The data Block Start
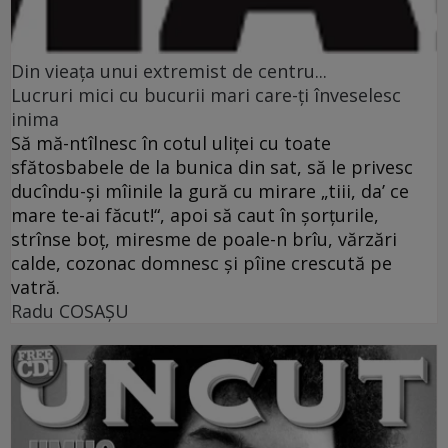
Din vieaţa unui extremist de centru...
Lucruri mici cu bucurii mari care-ţi înveselesc
inima
Să mă-ntîlnesc în cotul uliţei cu toate
sfătosbabele de la bunica din sat, să le privesc
ducîndu-şi mîinile la gură cu mirare „tiii, da’ ce
mare te-ai făcut!“, apoi să caut în şorţurile,
strînse boţ, miresme de poale-n brîu, vărzări
calde, cozonac domnesc şi pîine crescută pe
vatră.
Radu COSAŞU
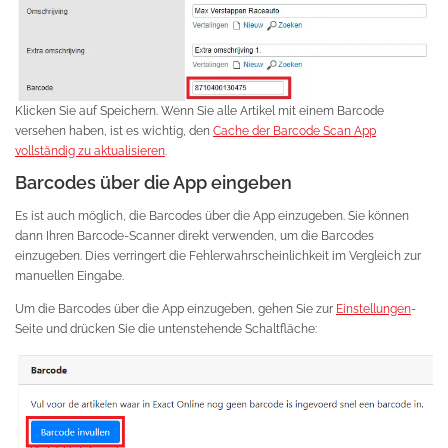
Klicken Sie auf Speichern. Wenn Sie alle Artikel mit einem Barcode
versehen haben, ist es wichtig, den
Cache der Barcode Scan App
vollständig zu aktualisieren
.
Barcodes über die App eingeben
Es ist auch möglich, die Barcodes über die App einzugeben. Sie können
dann Ihren Barcode-Scanner direkt verwenden, um die Barcodes
einzugeben. Dies verringert die Fehlerwahrscheinlichkeit im Vergleich zur
manuellen Eingabe.
Um die Barcodes über die App einzugeben, gehen Sie zur
Einstellungen
-
Seite und drücken Sie die untenstehende Schaltfläche:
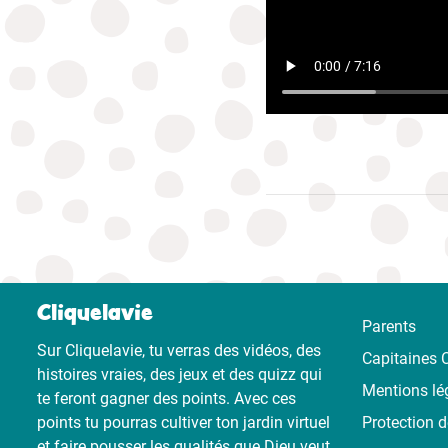
Cliquelavie
Parents
Sur Cliquelavie, tu verras des vidéos, des
Capitaines C
histoires vraies, des jeux et des quizz qui
Mentions lé
te feront gagner des points. Avec ces
points tu pourras cultiver ton jardin virtuel
Protection 
et faire pousser les qualités que Dieu veut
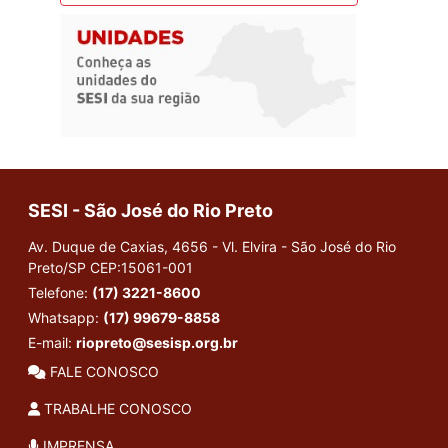
SESI - São José do Rio Preto
Av. Duque de Caxias, 4656 - Vl. Elvira - São José do Rio
Preto/SP
CEP:15061-001
Telefone:
(17) 3221-8600
Whatsapp:
(17) 99679-8858
E-mail:
riopreto@sesisp.org.br
FALE CONOSCO
TRABALHE CONOSCO
IMPRENSA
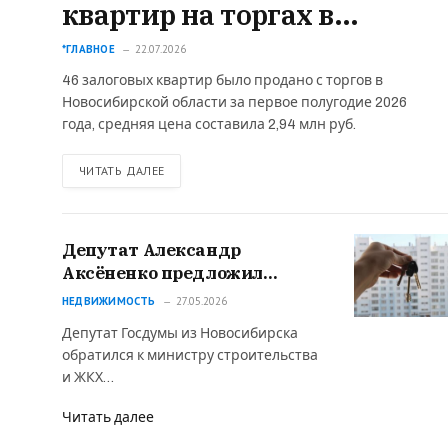
квартир на торгах в
Сибири за 6 месяцев 2026
*ГЛАВНОЕ
22.07.2026
года
46 залоговых квартир было продано с торгов в
Новосибирской области за первое полугодие 2026
года, средняя цена составила 2,94 млн руб.
ЧИТАТЬ ДАЛЕЕ
Депутат Александр
Аксёненко предложил
ввести льготную ипотеку
НЕДВИЖИМОСТЬ
27.05.2026
для учёных
Депутат Госдумы из Новосибирска
обратился к министру строительства
и ЖКХ…
Читать далее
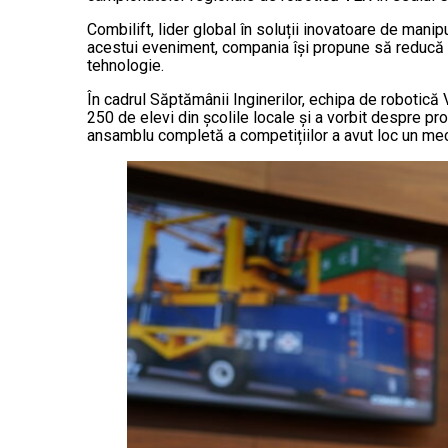
Combilift, lider global în soluții inovatoare de manip
acestui eveniment, compania își propune să reducă deca
tehnologie.
În cadrul Săptămânii Inginerilor, echipa de robotică
250 de elevi din școlile locale și a vorbit despre pr
ansamblu completă a competițiilor a avut loc un meci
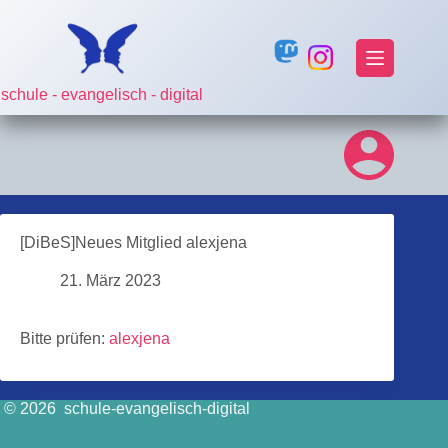
Zum
Inhalt
springen
schule - evangelisch - digital
[DiBeS]Neues Mitglied alexjena
21. März 2023
Bitte prüfen:
alexjena
© 2026 schule-evangelisch-digital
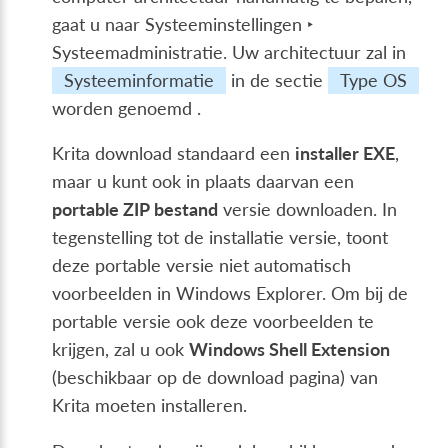
gaat u naar
Systeeminstellingen ‣
Systeemadministratie
. Uw architectuur zal in
Systeeminformatie
in de sectie
Type OS
worden genoemd .
Krita download standaard een
installer EXE
,
maar u kunt ook in plaats daarvan een
portable ZIP bestand
versie downloaden. In
tegenstelling tot de installatie versie, toont
deze portable versie niet automatisch
voorbeelden in Windows Explorer. Om bij de
portable versie ook deze voorbeelden te
krijgen, zal u ook
Windows Shell Extension
(beschikbaar op de download pagina) van
Krita moeten installeren.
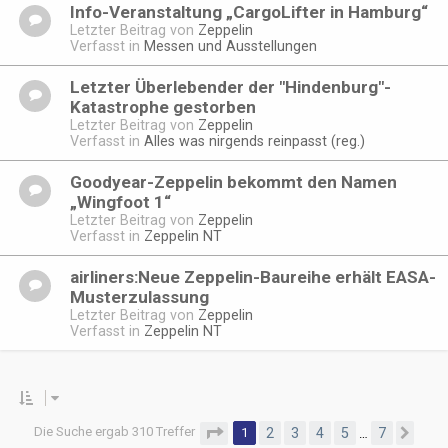
Info-Veranstaltung „CargoLifter in Hamburg“
Letzter Beitrag von
Zeppelin
Verfasst in
Messen und Ausstellungen
Letzter Überlebender der "Hindenburg"-
Katastrophe gestorben
Letzter Beitrag von
Zeppelin
Verfasst in
Alles was nirgends reinpasst (reg.)
Goodyear-Zeppelin bekommt den Namen
„Wingfoot 1“
Letzter Beitrag von
Zeppelin
Verfasst in
Zeppelin NT
airliners:Neue Zeppelin-Baureihe erhält EASA-
Musterzulassung
Letzter Beitrag von
Zeppelin
Verfasst in
Zeppelin NT
Die Suche ergab 310 Treffer
Seite
1
von
7
1
2
3
4
5
7
…
Näc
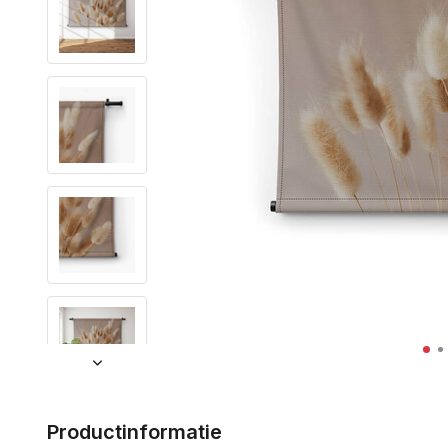
Productinformatie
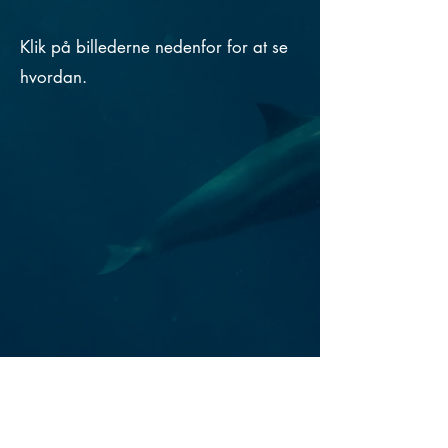
Klik på billederne nedenfor for at se
hvordan.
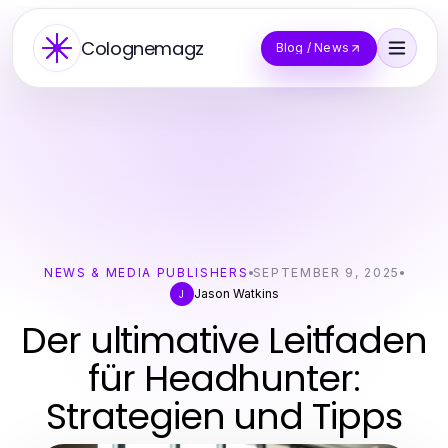
Colognemagz
Blog / News
NEWS & MEDIA PUBLISHERS
SEPTEMBER 9, 2025
Jason Watkins
J
Der ultimative Leitfaden
für Headhunter:
Strategien und Tipps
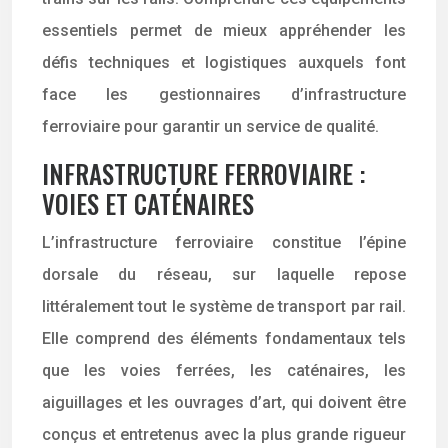
essentiels permet de mieux appréhender les
défis techniques et logistiques auxquels font
face les gestionnaires d’infrastructure
ferroviaire pour garantir un service de qualité.
INFRASTRUCTURE FERROVIAIRE :
VOIES ET CATÉNAIRES
L’infrastructure ferroviaire constitue l’épine
dorsale du réseau, sur laquelle repose
littéralement tout le système de transport par rail.
Elle comprend des éléments fondamentaux tels
que les voies ferrées, les caténaires, les
aiguillages et les ouvrages d’art, qui doivent être
conçus et entretenus avec la plus grande rigueur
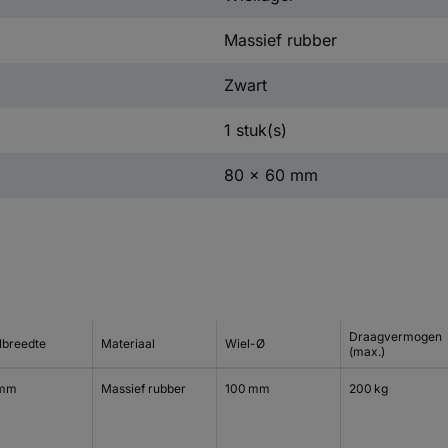
Massief rubber
Zwart
1 stuk(s)
80 x 60 mm
Draagvermogen
lbreedte
Materiaal
Wiel-Ø
(max.)
 mm
Massief rubber
100 mm
200 kg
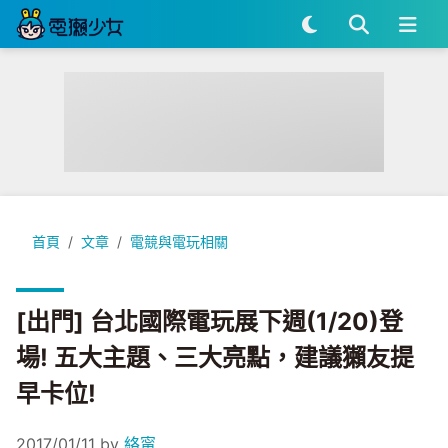
[出門] 台北國際電玩展下週(1/20)登場! 五大主題、三大亮點
首頁
文章
電競與電玩相關
[出門] 台北國際電玩展下週(1/20)登
場! 五大主題、三大亮點，建議獺友提
早卡位!
2017/01/11
by
絡甯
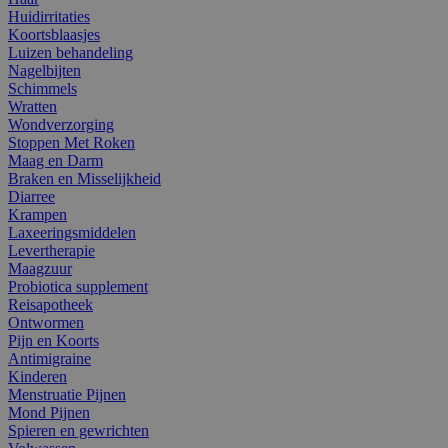
Huidirritaties
Koortsblaasjes
Luizen behandeling
Nagelbijten
Schimmels
Wratten
Wondverzorging
Stoppen Met Roken
Maag en Darm
Braken en Misselijkheid
Diarree
Krampen
Laxeeringsmiddelen
Levertherapie
Maagzuur
Probiotica supplement
Reisapotheek
Ontwormen
Pijn en Koorts
Antimigraine
Kinderen
Menstruatie Pijnen
Mond Pijnen
Spieren en gewrichten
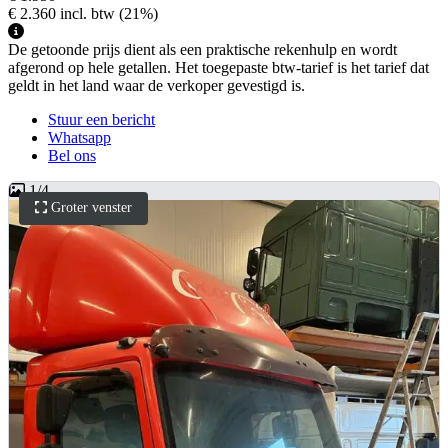
€ 2.360
incl. btw
(21%)
De getoonde prijs dient als een praktische rekenhulp en wordt
afgerond op hele getallen. Het toegepaste btw-tarief is het tarief dat
geldt in het land waar de verkoper gevestigd is.
Stuur een bericht
Whatsapp
Bel ons
1
/
4
Groter venster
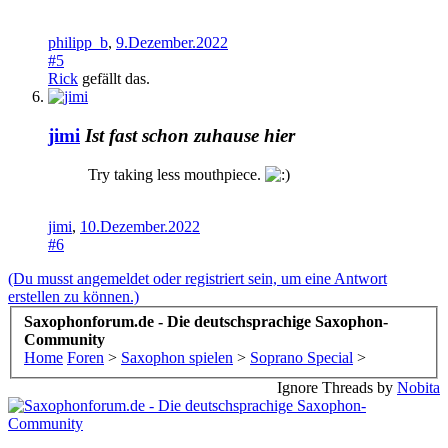
philipp_b
,
9.Dezember.2022
#5
Rick
gefällt das.
jimi
Ist fast schon zuhause hier
Try taking less mouthpiece.
jimi
,
10.Dezember.2022
#6
(Du musst angemeldet oder registriert sein, um eine Antwort
erstellen zu können.)
Saxophonforum.de - Die deutschsprachige Saxophon-
Community
Home
Foren
>
Saxophon spielen
>
Soprano Special
>
Ignore Threads by
Nobita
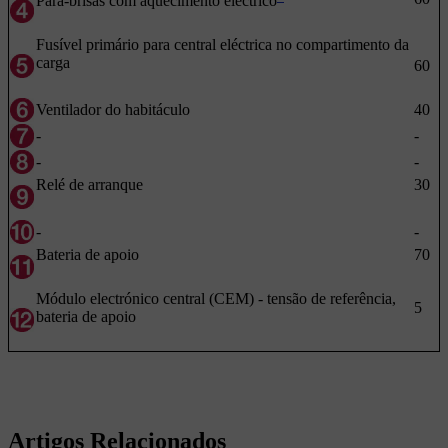
Pára-brisas com aquecimento eléctrico
Fusível primário para central eléctrica no compartimento da
carga
60
Ventilador do habitáculo
40
-
-
-
-
Relé de arranque
30
-
-
Bateria de apoio
70
Módulo electrónico central (CEM) - tensão de referência,
5
bateria de apoio
Artigos Relacionados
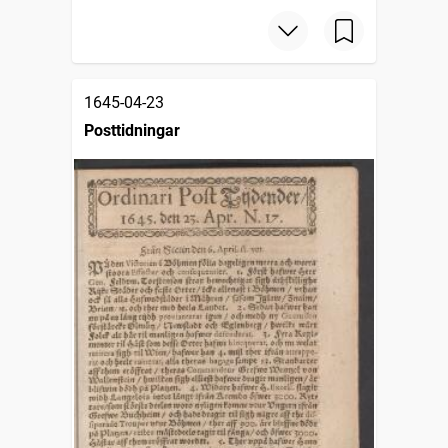
1645-04-23
Posttidningar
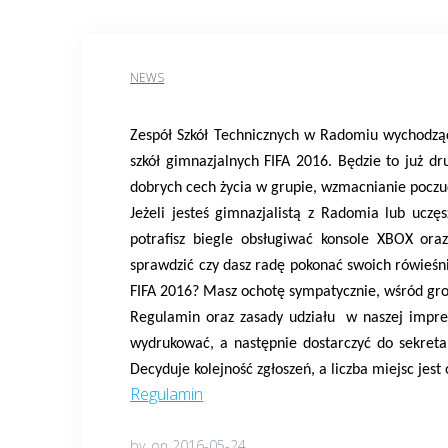
NEWS
Zespół Szkół Technicznych w Radomiu wychodzą
szkół gimnazjalnych FIFA 2016. Będzie to już d
dobrych cech życia w grupie, wzmacnianie poczu
Jeżeli jesteś gimnazjalistą z Radomia lub uczę
potrafisz biegle obsługiwać konsole XBOX ora
sprawdzić czy dasz radę pokonać swoich rówieśni
FIFA 2016? Masz ochotę sympatycznie, wśród grona
Regulamin oraz zasady udziału w naszej impre
wydrukować, a następnie dostarczyć do sekreta
Decyduje kolejność zgłoszeń, a liczba miejsc jes
Regulamin
by
on 2016-05-24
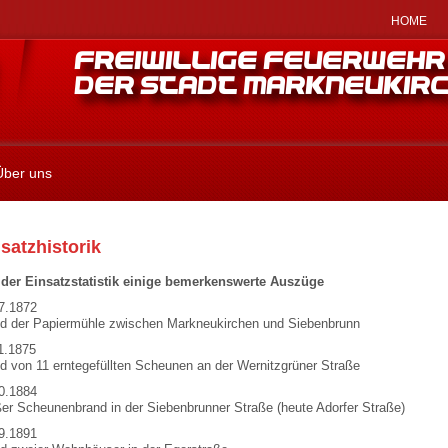
HOME
Über uns
satzhistorik
der Einsatzstatistik einige bemerkenswerte Auszüge
7.1872
d der Papiermühle zwischen Markneukirchen und Siebenbrunn
1.1875
d von 11 erntegefüllten Scheunen an der Wernitzgrüner Straße
0.1884
er Scheunenbrand in der Siebenbrunner Straße (heute Adorfer Straße)
9.1891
The data Block End
- **What needs to be done**
Please state how many lines in the records above hold the word "三大亮點", giving only the number.

- **Answer to this problem**
2